Property fund Iput has been granted planning permission for a €350 million redevelopment of the Wilton Park site in Dublin 2, which it says will create a new city quarter of office, retail and restaurant space.
The 450,000sq ft scheme for Two, Three and Four Wilton Park, centred on a one-acre city park, is one of the largest building projects undertaken in the capital since the crash.
At ground level, the development will include cafe, restaurant and retail facilities centred on a new public square.
Iput has already begun redeveloping the adjacent One Wilton Park site, which has been fully pre-let to US tech firm LinkedIn and is scheduled for completion in late 2020.
The company’s plans for the three inter-connecting office buildings has now been given the green light by An Bord Pleanála and is scheduled to begin in 2020 and targeted for completion in 2023.
The entire 600,000sq ft scheme, including One Wilton Park, is expected to cost €350 million to redevelop.
A new quarter
Iput has gradually acquired the four properties and adjacent sites over the past decade with a view to developing the quarter as a whole. The Wilton Park estate includes the former Fitzwilton House, now One Wilton Park, whose former tenants include the Australian embassy and William Frysolicitors, and Wilton Park House, formerly let to the IDA.
The company previously owned the other major property on the site, Gardner House, selling the office block for €65 million in 2006.

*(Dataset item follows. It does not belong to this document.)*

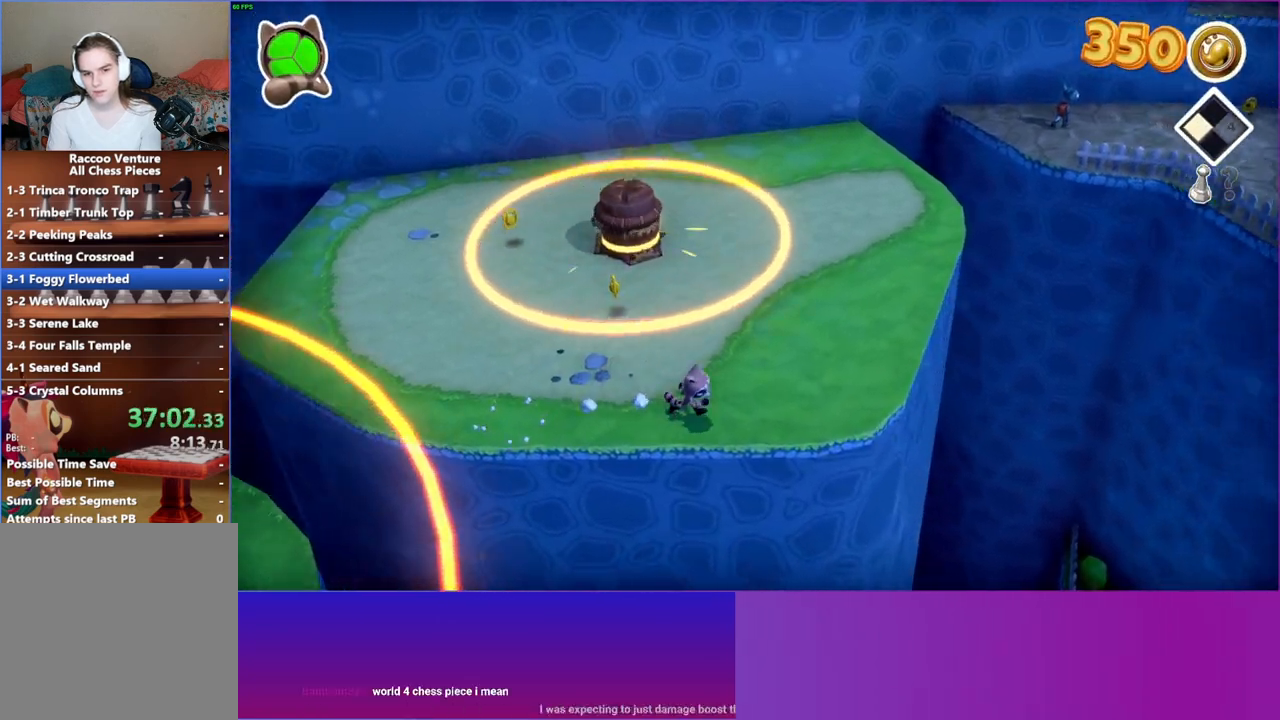
{"buttons": [], "left_stick": "right", "right_stick": "center", "events": []}
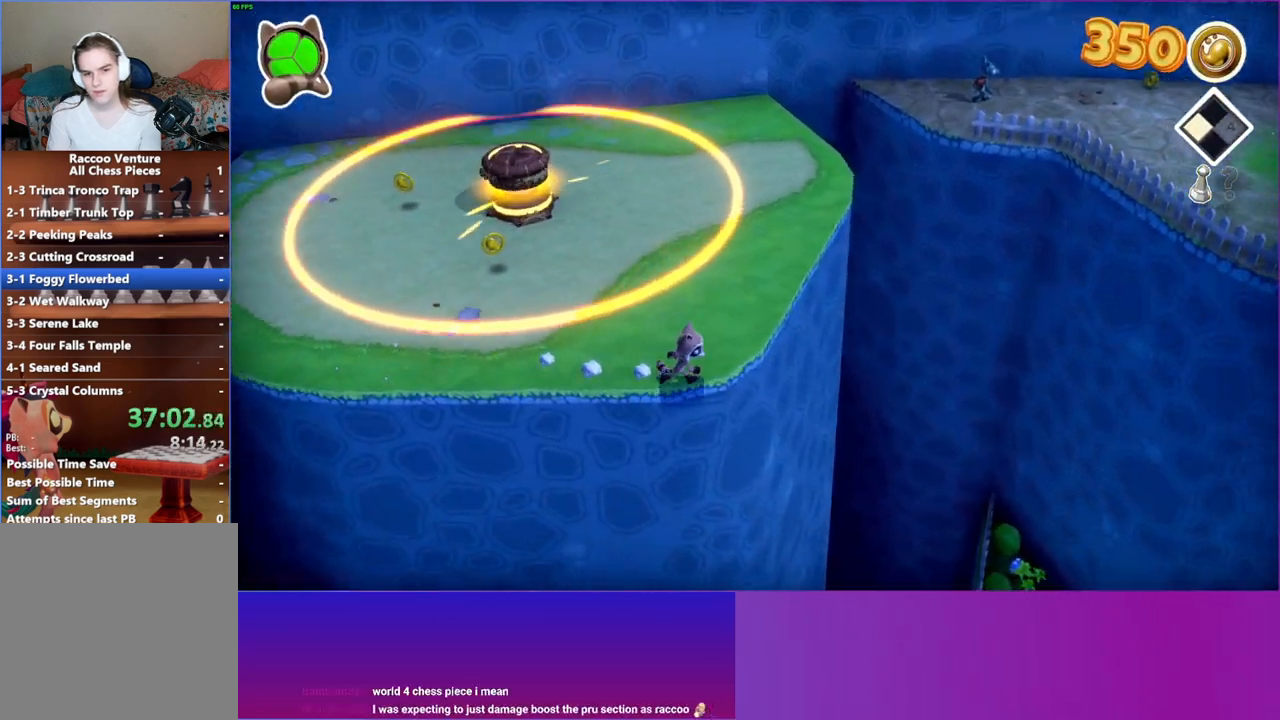
{"buttons": [], "left_stick": "right", "right_stick": "center", "events": []}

“The entire Wilton Park scheme will deliver over 600,000sq ft of office and new retail/restaurant spaces which will be completed to the highest global standard in design and sustainability,” said chief executive Niall Gaffney.
“Iput strategically assembled the Wilton Park estate over the past decade with a vision to create an entirely new city quarter . . . around its park,” said Mr Gaffney.
“Wilton Park and its public spaces will be carefully designed and landscaped to realise true ‘place making’ in this part of Dublin city,” he added. The value of Iput’s properties in the Republic is now reckoned at €2.5 billion.
The news comes as property group Green Reit submitted an application to redevelop Buildings N1, N2 and N3 at Central Park in South Dublin, which would offer leasing opportunities of up to 508,000 sq ft in Dublin’s premier office park. The development, if approved, will extend the park to over 1.5 million sq ft of office, hotel, retail and restaurant space.
“The development will include a wellness pavilion building, a public open space, sunken gardens, a shared entrance plaza and a roof terrace offering excellent views across the Dublin Mountains,” the company said.
It will also feature both 474 basement car spaces and the same level of dedicated cycle storage spaces, along with shower facilities.